# About this exercise
Emit all the data exactly as provided.
Records for processing below:
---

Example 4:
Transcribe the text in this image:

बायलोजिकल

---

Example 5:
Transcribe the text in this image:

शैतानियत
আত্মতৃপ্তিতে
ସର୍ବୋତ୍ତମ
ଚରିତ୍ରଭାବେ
End of Records for processing.
# Result for this task
---

Example 4:
Transcribe the text in this image:

बायलोजिकल

---

Example 5:
Transcribe the text in this image:

शैतानियत
আত্মতৃপ্তিতে
ସର୍ବୋତ୍ତମ
ଚରିତ୍ରଭାବେ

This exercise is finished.